Do you mean Mathematica is faster than Python, and PARI/GP is faster than Mathematica?
Yes. Thanks.
SymPy on PyPy? Pure-Python rips on PyPy.
“several hours” is not necessarily “several magnitudes” more than 100 seconds. It must be at least 3 hours to be about 2 orders of magnitude, and it would have to be about 30 hours to be 3 orders of magnitude more than 100 seconds.
But yes, one should clearly prefer PARI/gp for this. Insofar more as it’s even free and you can even run it without any installation in the online “WebApp” on their web site (although I’d recomment installing it on your computer for larger factorization jobs).

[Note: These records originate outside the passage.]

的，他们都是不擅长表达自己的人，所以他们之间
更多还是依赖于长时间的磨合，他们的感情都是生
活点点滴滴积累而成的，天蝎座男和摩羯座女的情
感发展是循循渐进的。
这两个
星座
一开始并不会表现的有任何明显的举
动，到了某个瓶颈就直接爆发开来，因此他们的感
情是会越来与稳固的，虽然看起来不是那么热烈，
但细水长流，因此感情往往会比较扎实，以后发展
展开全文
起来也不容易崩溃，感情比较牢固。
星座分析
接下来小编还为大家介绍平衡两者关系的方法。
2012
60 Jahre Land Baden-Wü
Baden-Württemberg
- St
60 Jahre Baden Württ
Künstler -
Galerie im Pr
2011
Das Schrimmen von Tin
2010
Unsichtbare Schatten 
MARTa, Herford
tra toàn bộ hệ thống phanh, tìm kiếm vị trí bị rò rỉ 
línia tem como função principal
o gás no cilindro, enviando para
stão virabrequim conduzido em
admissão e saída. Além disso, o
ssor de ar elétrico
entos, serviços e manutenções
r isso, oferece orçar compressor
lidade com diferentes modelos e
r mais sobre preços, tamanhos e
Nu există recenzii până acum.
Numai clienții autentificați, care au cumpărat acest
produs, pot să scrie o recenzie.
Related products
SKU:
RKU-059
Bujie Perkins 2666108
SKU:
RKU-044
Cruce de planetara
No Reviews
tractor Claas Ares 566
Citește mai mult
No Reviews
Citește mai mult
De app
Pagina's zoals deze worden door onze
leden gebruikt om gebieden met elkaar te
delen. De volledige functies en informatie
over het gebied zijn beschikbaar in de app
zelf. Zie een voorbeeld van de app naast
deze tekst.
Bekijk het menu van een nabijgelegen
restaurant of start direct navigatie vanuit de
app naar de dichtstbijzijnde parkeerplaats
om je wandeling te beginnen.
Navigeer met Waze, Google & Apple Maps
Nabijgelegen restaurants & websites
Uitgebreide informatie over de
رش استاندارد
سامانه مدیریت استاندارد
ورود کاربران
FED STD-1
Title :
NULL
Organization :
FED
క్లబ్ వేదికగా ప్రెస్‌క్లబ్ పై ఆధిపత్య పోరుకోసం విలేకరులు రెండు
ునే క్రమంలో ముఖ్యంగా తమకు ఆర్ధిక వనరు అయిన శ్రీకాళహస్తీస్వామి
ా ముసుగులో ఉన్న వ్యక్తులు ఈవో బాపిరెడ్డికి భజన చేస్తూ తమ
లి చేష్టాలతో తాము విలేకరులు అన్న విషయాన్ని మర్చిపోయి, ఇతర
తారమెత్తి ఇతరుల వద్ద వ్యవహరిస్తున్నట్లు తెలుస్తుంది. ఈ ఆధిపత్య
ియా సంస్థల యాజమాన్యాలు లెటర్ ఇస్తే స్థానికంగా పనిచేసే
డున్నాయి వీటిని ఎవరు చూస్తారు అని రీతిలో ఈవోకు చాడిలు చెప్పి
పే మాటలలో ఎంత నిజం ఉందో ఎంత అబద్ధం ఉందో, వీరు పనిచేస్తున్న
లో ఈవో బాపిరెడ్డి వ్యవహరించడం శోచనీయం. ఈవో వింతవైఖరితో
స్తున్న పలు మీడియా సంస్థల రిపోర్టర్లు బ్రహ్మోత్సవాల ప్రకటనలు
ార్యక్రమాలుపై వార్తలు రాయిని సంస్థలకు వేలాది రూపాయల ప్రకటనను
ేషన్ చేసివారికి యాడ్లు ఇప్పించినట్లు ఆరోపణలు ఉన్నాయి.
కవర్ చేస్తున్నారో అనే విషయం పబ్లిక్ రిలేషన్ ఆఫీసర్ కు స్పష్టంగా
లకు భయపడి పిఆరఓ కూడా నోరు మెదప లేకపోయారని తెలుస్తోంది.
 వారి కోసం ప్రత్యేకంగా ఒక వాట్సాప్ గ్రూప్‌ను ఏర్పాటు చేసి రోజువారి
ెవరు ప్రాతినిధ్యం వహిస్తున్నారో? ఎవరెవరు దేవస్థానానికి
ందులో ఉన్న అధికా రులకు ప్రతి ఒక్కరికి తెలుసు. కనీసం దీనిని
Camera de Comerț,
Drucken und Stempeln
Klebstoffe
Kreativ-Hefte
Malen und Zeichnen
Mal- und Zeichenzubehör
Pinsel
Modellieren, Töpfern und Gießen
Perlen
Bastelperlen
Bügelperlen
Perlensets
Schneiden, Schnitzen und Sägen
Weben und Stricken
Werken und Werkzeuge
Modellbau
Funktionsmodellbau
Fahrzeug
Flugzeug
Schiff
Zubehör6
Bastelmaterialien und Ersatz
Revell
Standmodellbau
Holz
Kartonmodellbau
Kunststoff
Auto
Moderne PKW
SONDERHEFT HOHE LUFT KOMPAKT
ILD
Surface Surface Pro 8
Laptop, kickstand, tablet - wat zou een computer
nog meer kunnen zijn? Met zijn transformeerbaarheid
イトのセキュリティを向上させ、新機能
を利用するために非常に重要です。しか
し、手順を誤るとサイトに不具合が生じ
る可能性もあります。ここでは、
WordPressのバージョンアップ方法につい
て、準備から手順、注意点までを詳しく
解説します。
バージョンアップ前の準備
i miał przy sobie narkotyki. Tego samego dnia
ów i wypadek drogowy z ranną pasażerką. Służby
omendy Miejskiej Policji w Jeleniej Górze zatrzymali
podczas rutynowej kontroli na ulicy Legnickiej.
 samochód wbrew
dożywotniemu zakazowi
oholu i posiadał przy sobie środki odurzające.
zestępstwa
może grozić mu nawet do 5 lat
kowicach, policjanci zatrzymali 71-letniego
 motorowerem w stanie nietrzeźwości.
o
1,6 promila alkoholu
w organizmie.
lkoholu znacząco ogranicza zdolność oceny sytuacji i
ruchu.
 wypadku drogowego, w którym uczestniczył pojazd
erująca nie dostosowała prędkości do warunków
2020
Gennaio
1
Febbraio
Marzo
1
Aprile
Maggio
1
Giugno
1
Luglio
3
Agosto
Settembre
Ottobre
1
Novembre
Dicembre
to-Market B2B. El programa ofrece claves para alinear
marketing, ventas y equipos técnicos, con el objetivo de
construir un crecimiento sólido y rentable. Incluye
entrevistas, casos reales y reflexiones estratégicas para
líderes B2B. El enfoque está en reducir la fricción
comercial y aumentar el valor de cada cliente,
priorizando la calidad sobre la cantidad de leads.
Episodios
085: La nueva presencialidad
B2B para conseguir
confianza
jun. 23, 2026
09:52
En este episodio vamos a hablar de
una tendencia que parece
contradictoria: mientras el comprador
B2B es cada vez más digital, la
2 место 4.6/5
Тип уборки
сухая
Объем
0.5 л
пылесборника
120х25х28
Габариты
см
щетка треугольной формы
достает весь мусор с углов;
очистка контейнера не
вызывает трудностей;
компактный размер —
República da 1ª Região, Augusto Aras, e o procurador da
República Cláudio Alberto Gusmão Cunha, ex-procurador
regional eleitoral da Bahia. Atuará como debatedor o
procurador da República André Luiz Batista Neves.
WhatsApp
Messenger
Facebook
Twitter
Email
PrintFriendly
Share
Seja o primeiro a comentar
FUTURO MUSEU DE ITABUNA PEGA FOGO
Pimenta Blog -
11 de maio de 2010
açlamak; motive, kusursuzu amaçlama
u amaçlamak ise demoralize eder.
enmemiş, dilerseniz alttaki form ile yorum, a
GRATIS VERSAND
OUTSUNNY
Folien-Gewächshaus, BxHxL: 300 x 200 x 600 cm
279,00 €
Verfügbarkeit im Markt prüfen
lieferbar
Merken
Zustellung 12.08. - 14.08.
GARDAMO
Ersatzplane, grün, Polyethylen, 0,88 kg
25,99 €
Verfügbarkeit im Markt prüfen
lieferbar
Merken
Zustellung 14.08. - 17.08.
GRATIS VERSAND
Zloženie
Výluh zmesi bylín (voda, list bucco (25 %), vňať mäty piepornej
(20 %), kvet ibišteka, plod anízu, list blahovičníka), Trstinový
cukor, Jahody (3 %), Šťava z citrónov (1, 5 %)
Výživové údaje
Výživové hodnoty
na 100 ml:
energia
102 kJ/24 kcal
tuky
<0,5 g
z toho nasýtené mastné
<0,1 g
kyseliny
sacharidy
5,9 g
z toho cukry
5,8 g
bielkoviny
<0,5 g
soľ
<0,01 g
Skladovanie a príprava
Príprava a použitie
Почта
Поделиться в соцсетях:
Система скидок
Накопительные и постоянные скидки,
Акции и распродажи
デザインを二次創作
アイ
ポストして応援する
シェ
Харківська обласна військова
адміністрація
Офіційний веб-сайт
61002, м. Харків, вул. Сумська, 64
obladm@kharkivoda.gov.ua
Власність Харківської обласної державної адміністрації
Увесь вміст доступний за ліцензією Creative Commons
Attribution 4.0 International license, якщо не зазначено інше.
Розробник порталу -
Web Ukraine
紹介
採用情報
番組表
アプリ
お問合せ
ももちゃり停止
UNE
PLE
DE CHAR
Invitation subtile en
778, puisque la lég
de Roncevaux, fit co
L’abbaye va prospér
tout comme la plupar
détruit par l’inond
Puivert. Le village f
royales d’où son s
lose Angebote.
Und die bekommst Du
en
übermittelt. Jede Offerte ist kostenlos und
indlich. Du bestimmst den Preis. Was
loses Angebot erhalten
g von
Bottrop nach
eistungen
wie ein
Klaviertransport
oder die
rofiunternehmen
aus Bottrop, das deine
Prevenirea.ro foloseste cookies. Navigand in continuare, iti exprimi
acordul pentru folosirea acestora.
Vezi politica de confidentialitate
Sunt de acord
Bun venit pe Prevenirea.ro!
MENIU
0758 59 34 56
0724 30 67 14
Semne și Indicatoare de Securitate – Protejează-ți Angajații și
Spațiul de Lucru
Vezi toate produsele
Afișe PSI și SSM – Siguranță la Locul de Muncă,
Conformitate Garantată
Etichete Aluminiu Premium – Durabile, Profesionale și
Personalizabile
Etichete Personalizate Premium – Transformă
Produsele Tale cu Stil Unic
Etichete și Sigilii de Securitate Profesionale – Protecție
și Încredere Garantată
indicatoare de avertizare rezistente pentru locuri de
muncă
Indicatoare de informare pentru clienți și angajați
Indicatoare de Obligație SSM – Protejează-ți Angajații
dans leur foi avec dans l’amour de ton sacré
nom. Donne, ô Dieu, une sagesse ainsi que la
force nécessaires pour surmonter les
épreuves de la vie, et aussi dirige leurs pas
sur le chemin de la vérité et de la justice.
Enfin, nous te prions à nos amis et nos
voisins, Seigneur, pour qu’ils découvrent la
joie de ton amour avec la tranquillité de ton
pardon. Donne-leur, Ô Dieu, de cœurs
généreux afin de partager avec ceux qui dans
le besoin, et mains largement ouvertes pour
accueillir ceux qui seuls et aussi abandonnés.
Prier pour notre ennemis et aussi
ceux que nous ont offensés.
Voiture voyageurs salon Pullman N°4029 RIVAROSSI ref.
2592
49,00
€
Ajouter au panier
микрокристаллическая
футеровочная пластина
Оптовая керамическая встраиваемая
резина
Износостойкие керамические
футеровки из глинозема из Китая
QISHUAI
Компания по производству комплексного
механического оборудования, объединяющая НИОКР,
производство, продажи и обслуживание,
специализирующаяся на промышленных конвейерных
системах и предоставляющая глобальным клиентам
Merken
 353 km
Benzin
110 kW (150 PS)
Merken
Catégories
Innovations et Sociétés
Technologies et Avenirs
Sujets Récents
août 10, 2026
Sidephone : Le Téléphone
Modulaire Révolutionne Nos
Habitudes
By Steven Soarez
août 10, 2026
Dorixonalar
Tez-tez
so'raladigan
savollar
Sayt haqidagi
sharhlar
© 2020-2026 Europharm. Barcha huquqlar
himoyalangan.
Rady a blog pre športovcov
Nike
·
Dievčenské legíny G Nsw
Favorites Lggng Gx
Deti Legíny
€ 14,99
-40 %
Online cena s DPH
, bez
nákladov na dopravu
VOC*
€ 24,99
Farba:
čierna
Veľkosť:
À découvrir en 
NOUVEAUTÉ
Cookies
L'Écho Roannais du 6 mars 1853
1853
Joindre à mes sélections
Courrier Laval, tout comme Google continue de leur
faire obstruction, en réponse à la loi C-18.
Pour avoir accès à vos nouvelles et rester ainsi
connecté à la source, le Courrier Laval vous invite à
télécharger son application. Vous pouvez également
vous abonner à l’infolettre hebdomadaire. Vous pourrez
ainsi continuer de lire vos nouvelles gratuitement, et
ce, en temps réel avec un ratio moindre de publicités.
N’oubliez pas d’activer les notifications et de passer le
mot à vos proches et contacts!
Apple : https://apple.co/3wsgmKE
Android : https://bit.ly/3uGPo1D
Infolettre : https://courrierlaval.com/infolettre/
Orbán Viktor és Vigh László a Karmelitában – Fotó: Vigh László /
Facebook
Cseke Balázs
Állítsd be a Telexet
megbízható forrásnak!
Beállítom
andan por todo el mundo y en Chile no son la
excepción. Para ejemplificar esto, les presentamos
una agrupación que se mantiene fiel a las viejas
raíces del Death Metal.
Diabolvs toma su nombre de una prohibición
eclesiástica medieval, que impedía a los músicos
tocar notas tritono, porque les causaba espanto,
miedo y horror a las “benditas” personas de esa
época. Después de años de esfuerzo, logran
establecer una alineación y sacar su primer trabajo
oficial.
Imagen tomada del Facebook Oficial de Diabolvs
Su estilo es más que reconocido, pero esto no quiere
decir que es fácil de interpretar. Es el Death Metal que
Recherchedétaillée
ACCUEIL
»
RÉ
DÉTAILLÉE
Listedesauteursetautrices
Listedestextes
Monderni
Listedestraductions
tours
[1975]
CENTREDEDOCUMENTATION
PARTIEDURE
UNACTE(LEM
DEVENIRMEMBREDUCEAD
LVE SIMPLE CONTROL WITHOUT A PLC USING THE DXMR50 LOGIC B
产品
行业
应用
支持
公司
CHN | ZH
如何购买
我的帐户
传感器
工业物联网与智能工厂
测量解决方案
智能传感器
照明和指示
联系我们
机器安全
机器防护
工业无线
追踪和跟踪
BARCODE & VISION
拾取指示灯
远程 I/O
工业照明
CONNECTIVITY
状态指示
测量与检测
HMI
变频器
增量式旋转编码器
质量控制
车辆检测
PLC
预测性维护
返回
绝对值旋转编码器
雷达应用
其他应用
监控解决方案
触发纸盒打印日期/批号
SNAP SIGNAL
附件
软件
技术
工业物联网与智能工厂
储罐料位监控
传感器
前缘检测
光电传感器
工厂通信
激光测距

In case someone is looking for a faster Python method for the factorization of larger semiprimes: https://github.com/sbaresearch/smoothsubsumsearch
It can factor the 200-bit example in the post above in around 230 seconds. While this is slower than the solutions in Mathematica or PARI/GP, it is around 5 to 7 times faster than the implementation of the Self-Initializing Quadratic Sieve in sympy. The algorithm is not based on sieving, but on a novel approach described in this paper: https://arxiv.org/abs/2301.10529
I might implement it in Mathematica and PARI/GP in the future to directly compare it to these solutions.